**Goal of the exercise**. All entries below must be given again exactly as they stand.

=======

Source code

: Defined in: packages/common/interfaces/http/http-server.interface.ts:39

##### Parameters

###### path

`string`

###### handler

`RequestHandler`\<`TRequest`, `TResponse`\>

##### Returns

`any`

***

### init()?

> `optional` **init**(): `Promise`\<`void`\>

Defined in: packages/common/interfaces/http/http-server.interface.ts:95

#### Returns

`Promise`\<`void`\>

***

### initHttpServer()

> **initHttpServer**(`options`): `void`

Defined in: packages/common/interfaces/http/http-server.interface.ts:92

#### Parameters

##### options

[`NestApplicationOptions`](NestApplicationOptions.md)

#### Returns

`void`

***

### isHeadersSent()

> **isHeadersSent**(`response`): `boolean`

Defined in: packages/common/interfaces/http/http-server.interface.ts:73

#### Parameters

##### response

=======

**Output of the task**.
Source code

: Defined in: packages/common/interfaces/http/http-server.interface.ts:39

##### Parameters

###### path

`string`

###### handler

`RequestHandler`\<`TRequest`, `TResponse`\>

##### Returns

`any`

***

### init()?

> `optional` **init**(): `Promise`\<`void`\>

Defined in: packages/common/interfaces/http/http-server.interface.ts:95

#### Returns

`Promise`\<`void`\>

***

### initHttpServer()

> **initHttpServer**(`options`): `void`

Defined in: packages/common/interfaces/http/http-server.interface.ts:92

#### Parameters

##### options

[`NestApplicationOptions`](NestApplicationOptions.md)

#### Returns

`void`

***

### isHeadersSent()

> **isHeadersSent**(`response`): `boolean`

Defined in: packages/common/interfaces/http/http-server.interface.ts:73

#### Parameters

##### response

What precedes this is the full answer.